Shares of industrial and transportation companies rose after mixed durable-goods orders data.

Orders for manufactured goods jumped 5.6% in December because of a wave of Boeing jet sales. The rise in the transportation category masked weakness elsewhere, including a drop in business investment. Excluding the transportation category, new orders fell 0.1% last month.

Similarly, U.S. gross-domestic product expanded 2.9% in the fourth quarter, according to the Commerce Department, even as some measures showed signs of weakening at the year-end.

Chemicals giant Dow was flat after it warned that it was laying off about 2,000 employees globally as job cuts that have so far been concentrated in the technology sector spread to other parts of the economy.

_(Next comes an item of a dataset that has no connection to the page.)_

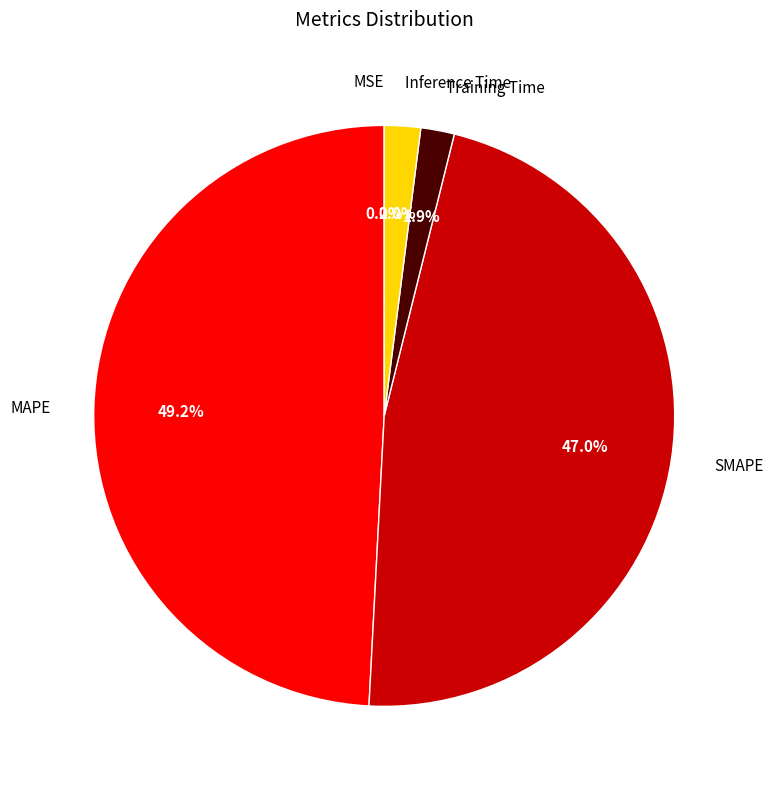

What is the largest slice in the pie chart?

MAPE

Mixed messages from the jobs market could keep the Federal Reserve concerned about inflation dangers, said one strategist. "Until the labor market shows actual signs of weakening and not just planned layoff announcements, stocks will struggle to form a sustained rally," said Edward Moya, senior market analyst at foreign-exchange brokerage Oanda Group, in a note to clients.

Shares of Packaging Corp. of America rallied after the container products producer posted fourth-quarter earnings in excess of Wall Street targets.

European jet maker Airbus is recruiting over 13,000 new staffers to accelerate production of its commercial jets amid delivery delays and rising demand for new aircraft.